(Beginning of SOURCE RECORDS)
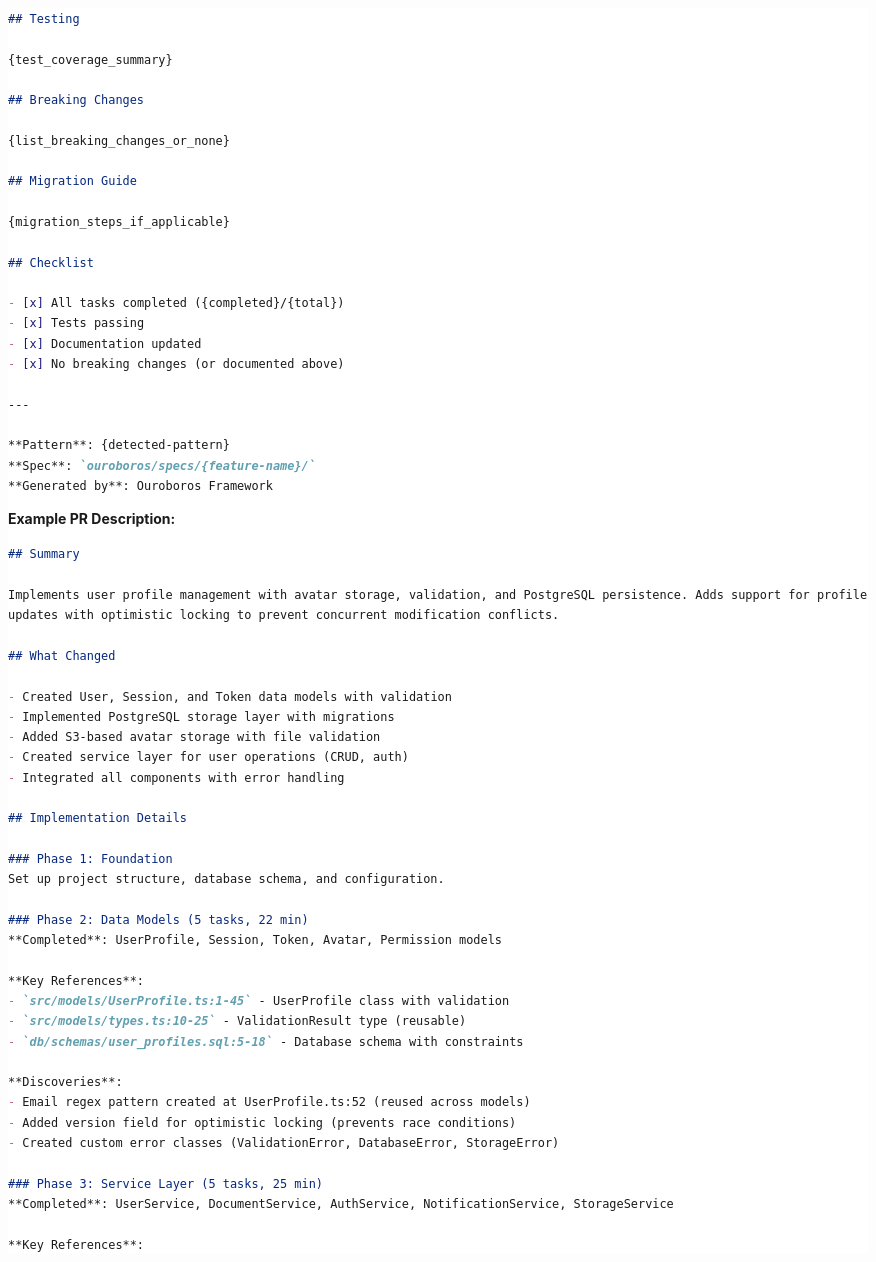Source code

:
 ```markdown
## Testing

{test_coverage_summary}

## Breaking Changes

{list_breaking_changes_or_none}

## Migration Guide

{migration_steps_if_applicable}

## Checklist

- [x] All tasks completed ({completed}/{total})
- [x] Tests passing
- [x] Documentation updated
- [x] No breaking changes (or documented above)

---

**Pattern**: {detected-pattern}
**Spec**: `ouroboros/specs/{feature-name}/`
**Generated by**: Ouroboros Framework
```

**Example PR Description:**

```markdown
## Summary

Implements user profile management with avatar storage, validation, and PostgreSQL persistence. Adds support for profile updates with optimistic locking to prevent concurrent modification conflicts.

## What Changed

- Created User, Session, and Token data models with validation
- Implemented PostgreSQL storage layer with migrations
- Added S3-based avatar storage with file validation
- Created service layer for user operations (CRUD, auth)
- Integrated all components with error handling

## Implementation Details

### Phase 1: Foundation
Set up project structure, database schema, and configuration.

### Phase 2: Data Models (5 tasks, 22 min)
**Completed**: UserProfile, Session, Token, Avatar, Permission models

**Key References**:
- `src/models/UserProfile.ts:1-45` - UserProfile class with validation
- `src/models/types.ts:10-25` - ValidationResult type (reusable)
- `db/schemas/user_profiles.sql:5-18` - Database schema with constraints

**Discoveries**:
- Email regex pattern created at UserProfile.ts:52 (reused across models)
- Added version field for optimistic locking (prevents race conditions)
- Created custom error classes (ValidationError, DatabaseError, StorageError)

### Phase 3: Service Layer (5 tasks, 25 min)
**Completed**: UserService, DocumentService, AuthService, NotificationService, StorageService

**Key References**:
```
(End of SOURCE RECORDS)
TO DO
Go through the lines above. Select every one that has the string "Token".

REPLY TO THE TASK
- Created User, Session, and Token data models with validation
**Completed**: UserProfile, Session, Token, Avatar, Permission models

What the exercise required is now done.